Rtiddsping prints out when the publisher and subscriber discover each other, so you will be able to confirm that discovery is completing correctly on both sides. I am guessing discovery is working, because Analyzer is showing both applications, but it is good to confirm.
If you see the same problem with rtiddsping that you see with your application, increase the verbosity to rtiddsping -verbosity 3, and then 5. At the highest verbosity level, this will print (a lot of) additional output, which may give us a hint about what is happening.
To answer your bonus question about spy: The reason why spy is showing that IP address is because that is one of the addresses that is being announced as part of discovery. During discovery, a DomainParticipant can announce up to four IP addresses that can be used to reach it. Spy will choose one of those to display, but it may not be the actual address that is being used to communicate with the application. If your machine does not have any interface with the 192.168.11.1 IP address, this could indicate a larger problem. (This may be normal, though - as long as the correct IP is one of the four that are announced.)

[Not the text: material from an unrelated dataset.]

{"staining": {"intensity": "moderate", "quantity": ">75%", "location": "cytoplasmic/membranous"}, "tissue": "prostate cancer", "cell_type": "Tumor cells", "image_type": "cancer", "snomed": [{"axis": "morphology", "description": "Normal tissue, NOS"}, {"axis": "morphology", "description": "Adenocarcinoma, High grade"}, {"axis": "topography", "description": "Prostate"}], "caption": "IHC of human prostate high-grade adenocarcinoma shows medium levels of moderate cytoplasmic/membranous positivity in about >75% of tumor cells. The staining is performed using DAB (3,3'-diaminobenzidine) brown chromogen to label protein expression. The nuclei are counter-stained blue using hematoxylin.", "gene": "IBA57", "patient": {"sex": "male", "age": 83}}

Looking through the packet trace images, there is nothing that is obviously the problem. A few things I notice:
There seems to be a normal pattern of heartbeats/ACKNACKs in the final packet trace image. This indicates that there is some bidirectional communication between the two applications.
It is difficult to tell from these images whether the DATA being sent from .113 to .203 consists of participant-to-participant messages, or real discovery messages - except for two packets: packet #805, and packet #816 (fragments 811-815) look like discovery announcements that are being sent to .203. This indicates that you have at least four entities (DataWriters or DataReaders) in your application on .113.

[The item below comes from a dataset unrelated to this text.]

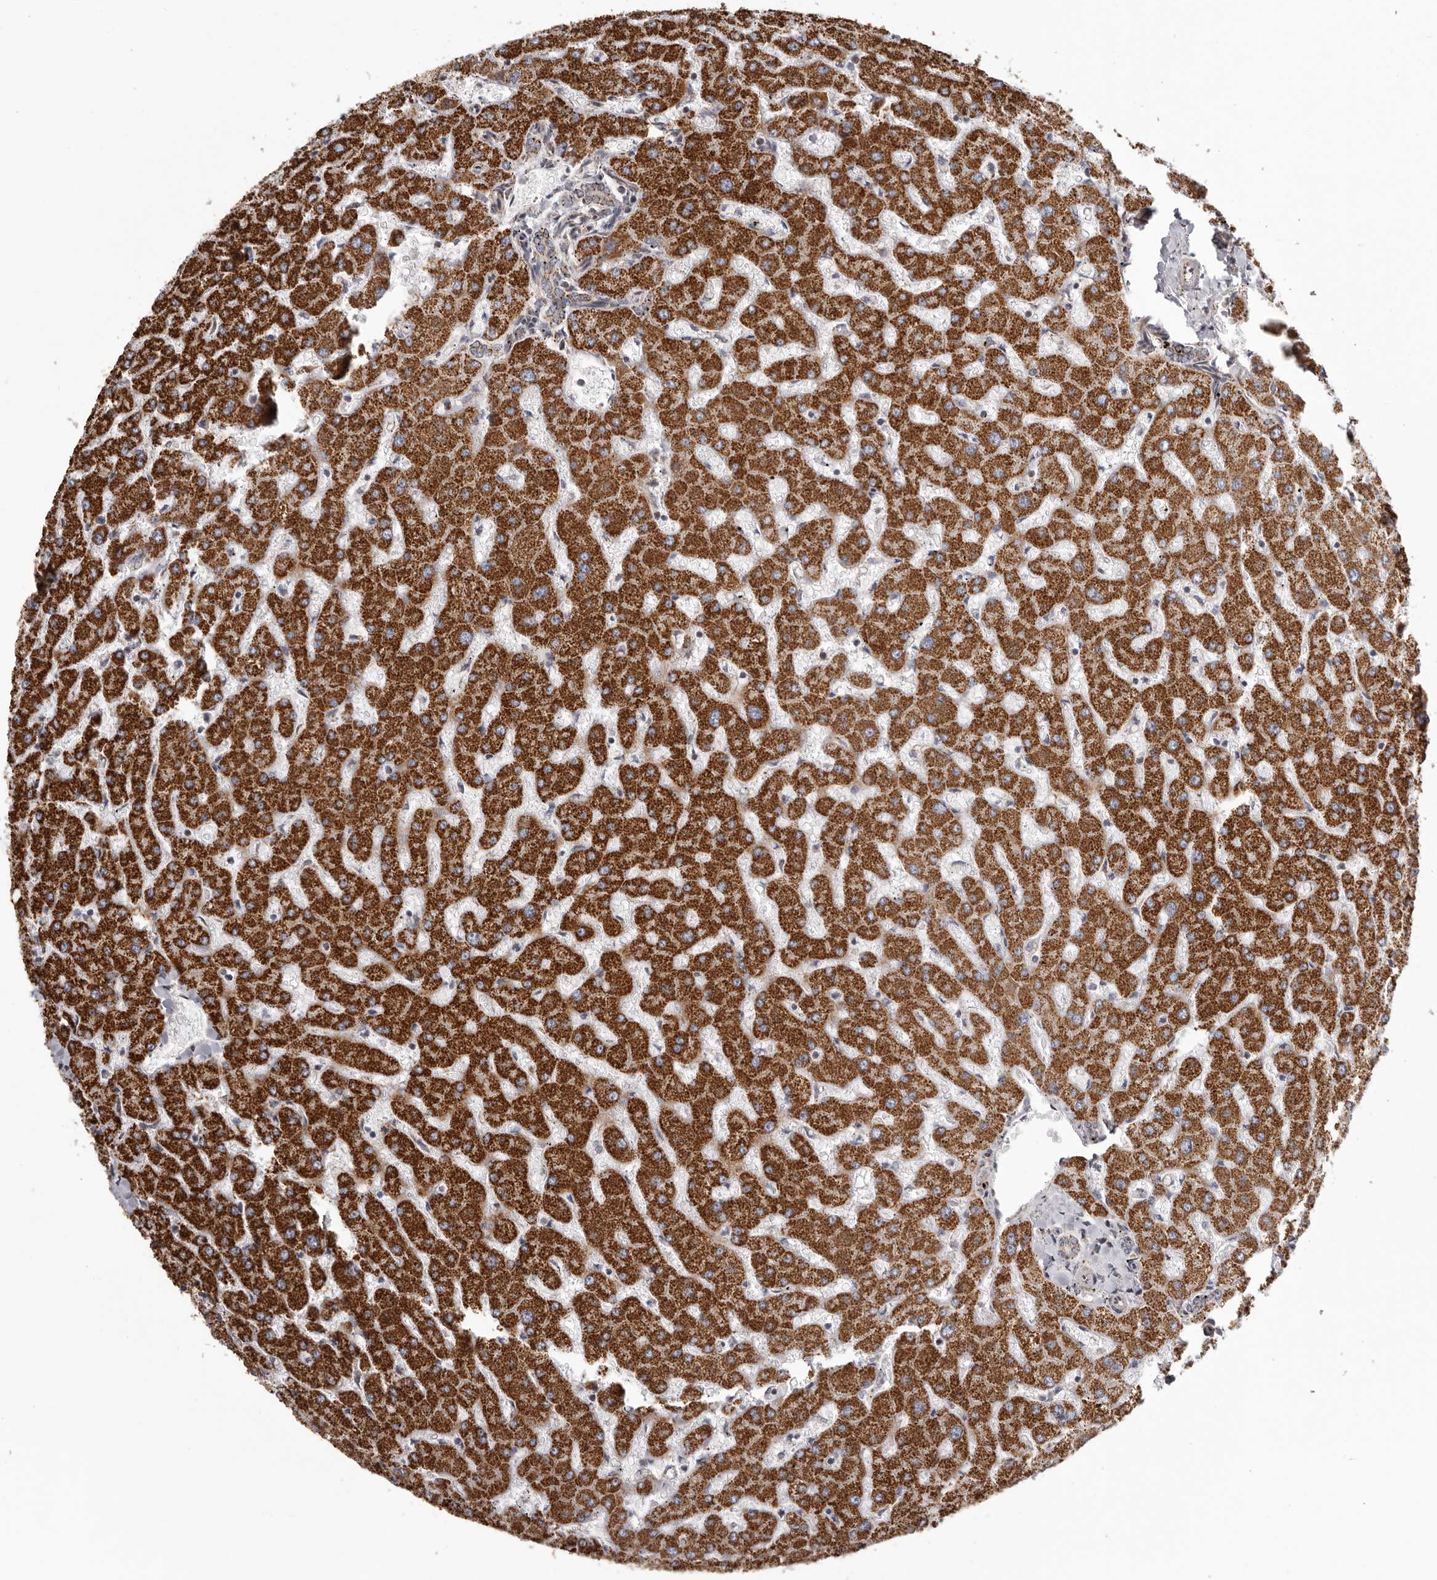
{"staining": {"intensity": "strong", "quantity": "25%-75%", "location": "cytoplasmic/membranous"}, "tissue": "liver", "cell_type": "Cholangiocytes", "image_type": "normal", "snomed": [{"axis": "morphology", "description": "Normal tissue, NOS"}, {"axis": "topography", "description": "Liver"}], "caption": "An IHC image of benign tissue is shown. Protein staining in brown labels strong cytoplasmic/membranous positivity in liver within cholangiocytes. (Brightfield microscopy of DAB IHC at high magnification).", "gene": "CHRM2", "patient": {"sex": "female", "age": 63}}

So, discovery data is being sent by the application on .113. It is being received and reassembled by WireShark, but that doesn't always mean it was received correctly by the application.
Packet #816 has a heartbeat on the end of it. It is possible that packet #818 or #819 might be the ACKNACK that is responding to that heartbeat, but I can't be sure from the image. The next step is to look at those ACKNACKs from .203 to .113 to see if .203 thinks it has received all the discovery data. Here is an example of a HB/ACKNACK pair where a discovery DataReader has received all data:
Submessage: HEARTBEAT
...
firstSeqNumber: 1
lastSeqNumber: 1
The heartbeat sequence number is 1, which indicates it has only sent an announcement about a single DataReader.
Submessage: ACKNACK
...
readerSNState: 2/0:
bitmapBase: 2
numBits: 0
The readerSNState is 2/0, meaning it has received everything before sequence number two, and there is nothing missing. If there is something other than a 0 in the bitmap, it indicates the DataReader did not receive some data.
If you can confirm that the application is receiving all the discovery data correctly, it will be helpful if you can use a WireShark filter to show only user data, since the images aren't highlighting discovery vs. user data.
WireShark filter for just rtps2 user data:
rtps2 && (rtps2.traffic_nature == 3 || rtps2.traffic_nature == 1)
We had a similar issue with this. Here is the environment in a very summarized way:
A publisher
A working subscriber (laptop)
A non-working subscriber (desktop)
Both subscribers held exactly the same software (the desktop was a clone from the laptop, through Clonezilla), but rtiddsspy was blind from the desktop point of view; however, the opposite way worked well: the publisher machine's rtiddsspy saw the desktop. Laptop and publisher machines' always worked well. Laptop and desktop too (they saw each other's subscriptions)
The workaround for this (based on https://community.rti.com/content/forum-topic/discovery-issues) was to increase the MTU on the desktop NIC. Don't ask me why, but it worked.
EDIT: At the beginning, the MTU in the publisher was set to a higher value than the subscriber. So, we changed the MTU in the subscriber to match the publisher's.